1. L'antenato comune:
* Tutte le piante condividono un antenato comune, probabilmente un'alga verde . Queste alghe vivevano in ambienti acquatici e avevano caratteristiche che permettevano loro di fotosintetizzare e sopravvivere nell'acqua.
2. Il trasferimento sulla terra:
* Circa 500 milioni di anni fa alcune alghe verdi si adattarono alla vita sulla terra. Si è trattato di un importante salto evolutivo, che ha richiesto cambiamenti significativi per sopravvivere in un nuovo ambiente con:
* Disponibilità di acqua diversa: Le piante terrestri avevano bisogno di modi per conservare l'acqua e trasportarla internamente.
* Disponibilità di gas diversa: Avevano bisogno di strutture per assorbire CO2 dall’aria e rilasciare ossigeno.
* Supporto strutturale: La gravità richiedeva un nuovo modo di stare in piedi.
* Riproduzione in ambiente asciutto: Avevano bisogno di adattamenti per riprodursi senza bisogno di acqua per la fecondazione.
3. Piante terrestri precoci:
* Le prime piante terrestri erano organismi piccoli e semplici come le briofite (muschi, epatiche, cornioli). Mancavano di vere radici, steli e foglie e facevano affidamento su un ambiente umido per la riproduzione.
4. Evoluzione dei sistemi vascolari:
* Nel corso del tempo, le piante hanno sviluppato tessuto vascolare (xilema e floema), che consentivano il trasporto di acqua e sostanze nutritive in tutta la pianta, consentendo loro di crescere e raggiungere altezze maggiori. Ciò ha dato origine alle felci e equiseti .
5. Semi e polline:
* Un importante progresso evolutivo è stato lo sviluppo dei semi . Ciò ha consentito alle piante di riprodursi in modo più efficace, consentendo loro di diffondersi in nuovi ambienti e sopravvivere a condizioni difficili. Gimnosperme (conifere, cicadee, ginkgo) furono i primi a sviluppare i semi.

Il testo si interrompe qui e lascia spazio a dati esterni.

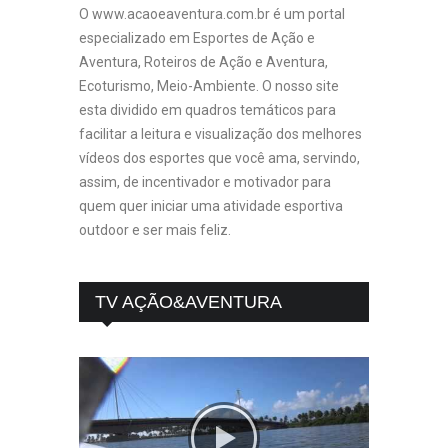
O www.acaoeaventura.com.br é um portal
especializado em Esportes de Ação e
Aventura, Roteiros de Ação e Aventura,
Ecoturismo, Meio-Ambiente. O nosso site
esta dividido em quadros temáticos para
facilitar a leitura e visualização dos melhores
vídeos dos esportes que você ama, servindo,
assim, de incentivador e motivador para
quem quer iniciar uma atividade esportiva
outdoor e ser mais feliz.
TV AÇÃO&AVENTURA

* Polline , che trasporta lo sperma nell'ovulo, facilita ulteriormente la riproduzione riducendo la dipendenza dall'acqua.
6. Piante da fiore:
* Lo sviluppo evolutivo più recente è stato l'emergere delle piante da fiore (angiosperme). Queste piante hanno fiori, che attirano gli impollinatori, e frutti, che proteggono e disperdono i semi. I loro adattamenti riproduttivi hanno permesso loro di dominare la maggior parte degli ecosistemi terrestri.
Sommario:
L'evoluzione delle piante terrestri dagli antenati acquatici è stato un processo graduale che ha comportato adattamenti per superare le sfide presentate dall'ambiente terrestre. I cambiamenti chiave includono lo sviluppo del tessuto vascolare, dei semi e del polline, che alla fine portano alla diversità delle piante che vediamo oggi.
È importante notare:
* Anche se le piante terrestri si sono evolute da antenati acquatici, esistono ancora oggi molte piante acquatiche.
* Il processo evolutivo è in corso, con le piante che si adattano costantemente ai loro ambienti.